Not nearly as simple as the ActiveRecord example. But sometimes it’s about making hard problems possible even if they’re not mindless retyping. In this case, I had to implement ID/key generation for myself (Cassandra doesn’t implement any of that). I also had to do some cleverness to generate an indexed query and then to convert the hashes that Cassandra returns into my User model.

But hey, look! I changed the whole underlying database without worrying too much about mucking with my domain models. I can dig that. Further, none of my specs need to know about Cassandra. I do need to test the interaction between Cassandra and the rest of my stack in an integration test, but that’s generally true of any kind of isolated testing.

This has all happened before and it will all happen again

None of this is new. Data access layers have been a thing for a long time. Maybe institutional memory and/or scars have prevented us from bringing them over from Smalltalk, Java, or C#.
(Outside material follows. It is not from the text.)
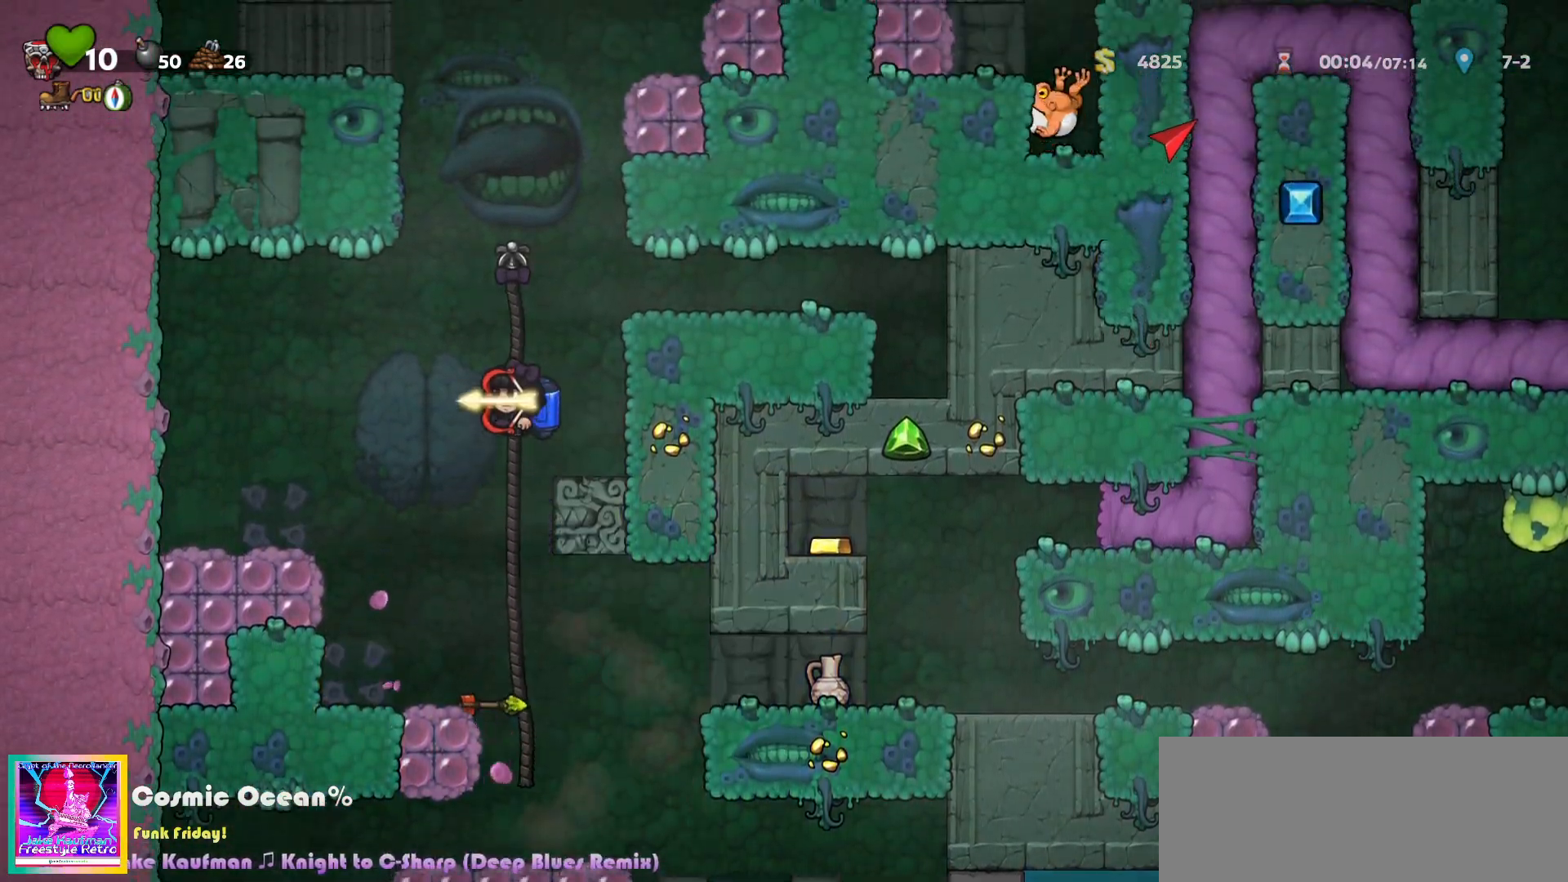
{"keys": ["c", "right"], "events": [[33, "c", "down"], [100, "c", "up"], [167, "c", "down"], [267, "c", "up"], [333, "c", "down"], [400, "c", "up"], [400, "right", "down"], [450, "up", "up"], [500, "c", "down"]]}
I’m just sayin’, as you think about how to tease your system apart into decoupled, cohesive, easy-to-test units, you should pause and consider the idea that pushing all your persistence needs down into an object you later delegate to can make your future self think highly of your present self.

This ended up being a big mistake. I could have saved myself some pain, and our ops team even more pain, if I’d done an honest back-of-the-napkin calculation and stepped back for a few minutes to figure out a better angle on storage. ↩